In spring, and again in autumn, wheatears pass through, and may be seen about for several days at a time. In April and May, 1908, a pair stayed so long in some rough ground near the bank of the Ship Canal that I thought they might be going to take up their quarters there for the season, but by May 31st they had disappeared.
We always have a fair number of whinchats in the meadows, and hardly a year passes without seeing them on the grass in the garden itself. One very wet summer, when in the low-lying lands the haycocks were standing for days surrounded by water, I remember being struck by the number of whinchats to be seen perching and chatting first on one haycock and then on another.
Though whinchats are so comparatively common, and their usual note, exactly like the knocking of two pebbles together, is constantly heard, their pretty little song, a cadence of a few notes repeated over and over again, I do not remember to have noticed here.

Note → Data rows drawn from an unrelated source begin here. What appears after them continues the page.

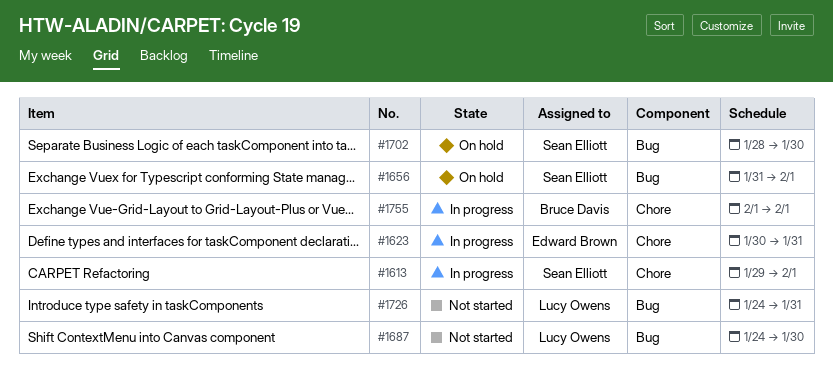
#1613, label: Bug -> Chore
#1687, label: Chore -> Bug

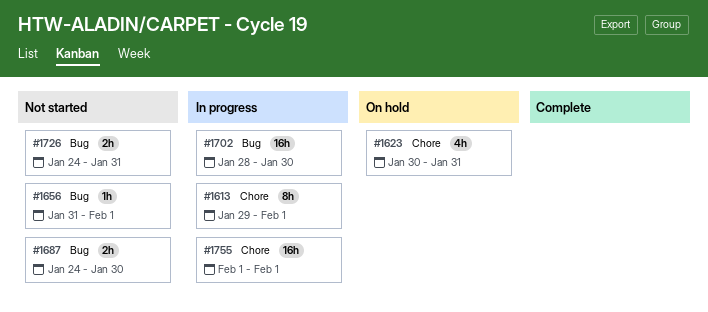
#1623, status: In progress -> On hold
#1656, status: On hold -> Not started
#1702, status: On hold -> In progress

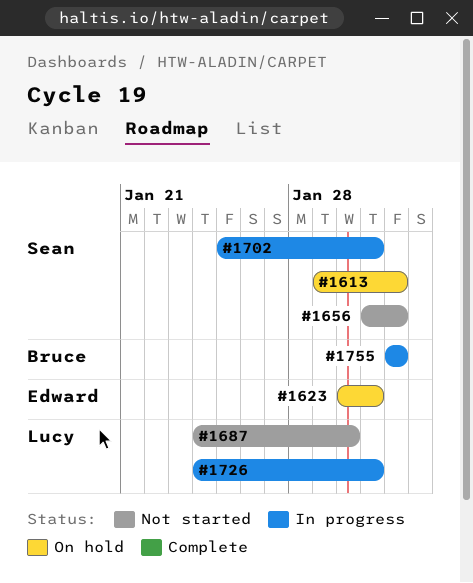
#1613, status: In progress -> On hold
#1702, start: Jan 28 -> Jan 25
#1702, due: Jan 30 -> Jan 31
#1726, status: Not started -> In progress

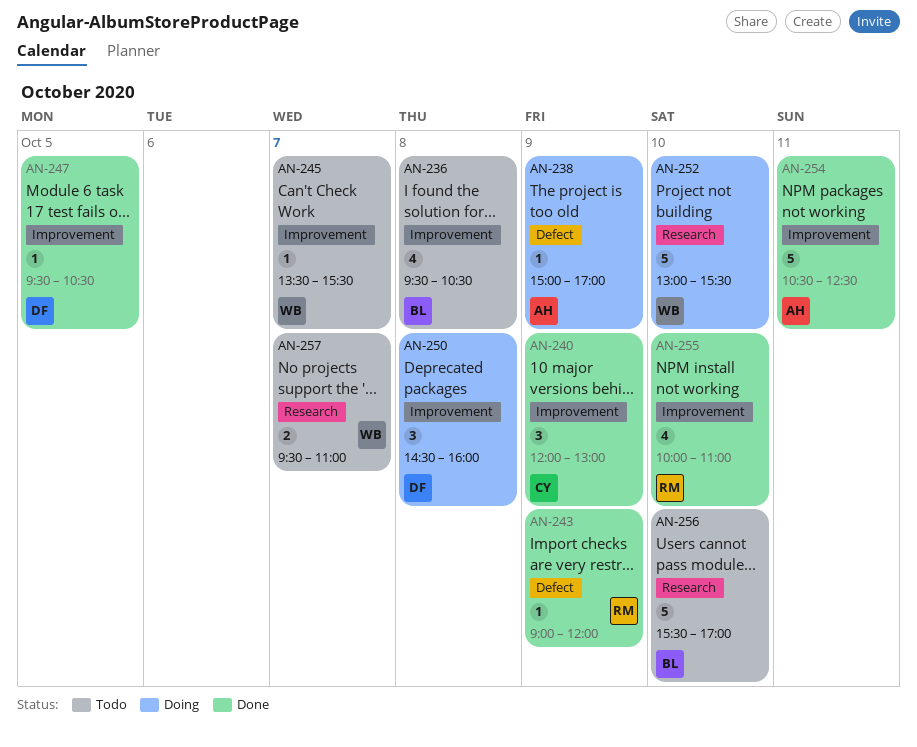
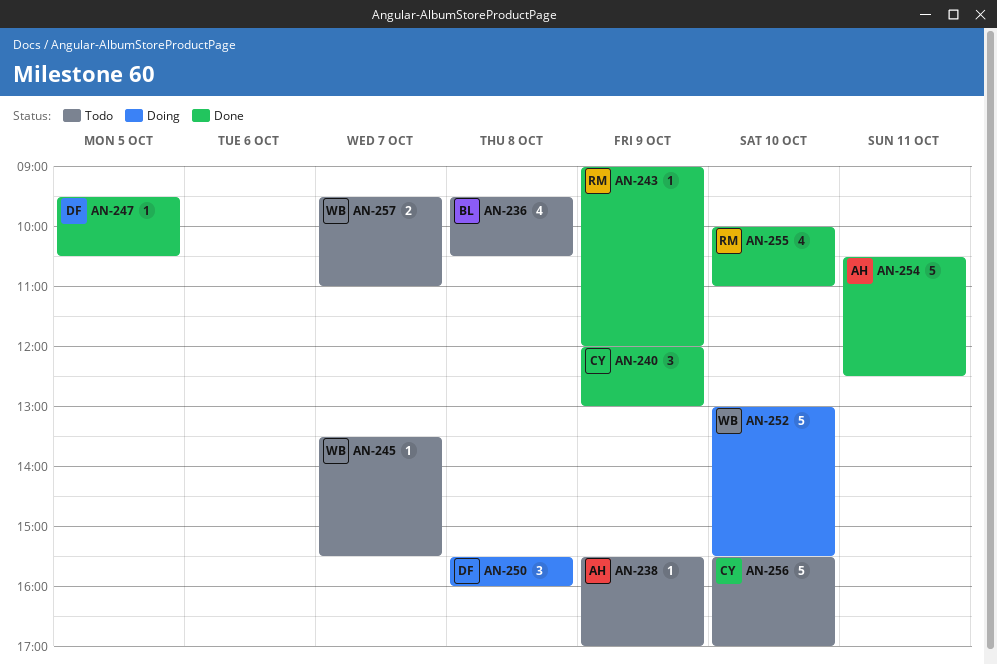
AN-238, status: Doing -> Todo
AN-238, begins: 15:00 -> 15:30
AN-250, begins: 14:30 -> 15:30
AN-256, owner: BL -> CY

Only once have I seen a stonechat in the neighbourhood of this garden. This was in October, 1890. On the opposite side of the river the land had been raised by material excavated in the making of the Ship Canal, and was at that time wild and covered with a strong growth of all kinds of weeds. It was on a wire fence that ran along this bank that I saw the bright little bird. And there, with a curious pendulum-like movement of its tail, it continued to sit for a considerable time, giving me ample opportunity to study it leisurely through a field-glass.
Though redstarts are not uncommon in Dunham Park a few miles away, only once have I seen one in the garden, in August, 1894. It stayed for several days, and was never far away from the place where I first saw it. I noticed that other birds who are at home here, wagtails especially, seemed to look upon it as an interloper and resented its intrusion.
One of the first things that I remember about the natural history of Warburton is a brood of four white—or more strictly speaking, cream-coloured—robins that were hatched in a neighbouring garden in 1872. They were jealously watched over by the owner of the garden, and I often saw two of them until the autumn. Then they must either have been taken (and many people were after them) or have moulted to the ordinary robin colours, for we saw them no more.
Robins are plentiful in the garden and in the neighbourhood generally. They show much courage and skill in getting at the fat on the food-stand, no matter how greatly the difficulties of doing so may have been multiplied.
It has been said that robins have more power than most birds to see through the window into a room, and I certainly have observed that though as a rule neither robins nor tits take much notice if I am standing close by the window, yet sometimes a robin appears that will spy me out as I sit by the fire quite far away and be off in an instant. I have sometimes wondered if such wild robins might be immigrants from the Continent, where by all accounts they are less tame than in England.
Robins are pugnacious, and their duels are not unfrequently to the death. I have seen a robin pursue a sparrow and even fly straight at a great-tit and knock it off the food-stand, but I have noticed that generally a robin makes way for a sparrow, and seldom stands up to a tit of any kind, not even a marsh or a coal-tit, birds hardly half its size. I remember one, however, in the winter of 1900-01 who indiscriminately attacked all tits on the food-stand. He was very friendly with me, and used to watch as I filled the receptacles, when he would come close up and wait for a bit to be thrown to him, and often as he saw me coming he would sit on a corner of the porch roof and warble a little song of welcome. Another year (1901-02) two, sometimes three, and occasionally four, robins would be there together almost under my feet and ready to pick up anything I threw them. Very unlike most robins, they seemed on perfectly good terms with one another.
In November, 1905, a robin used to come into the house through the open windows and make himself quite at home; he would sometimes sit and sing on the bannisters in the hall.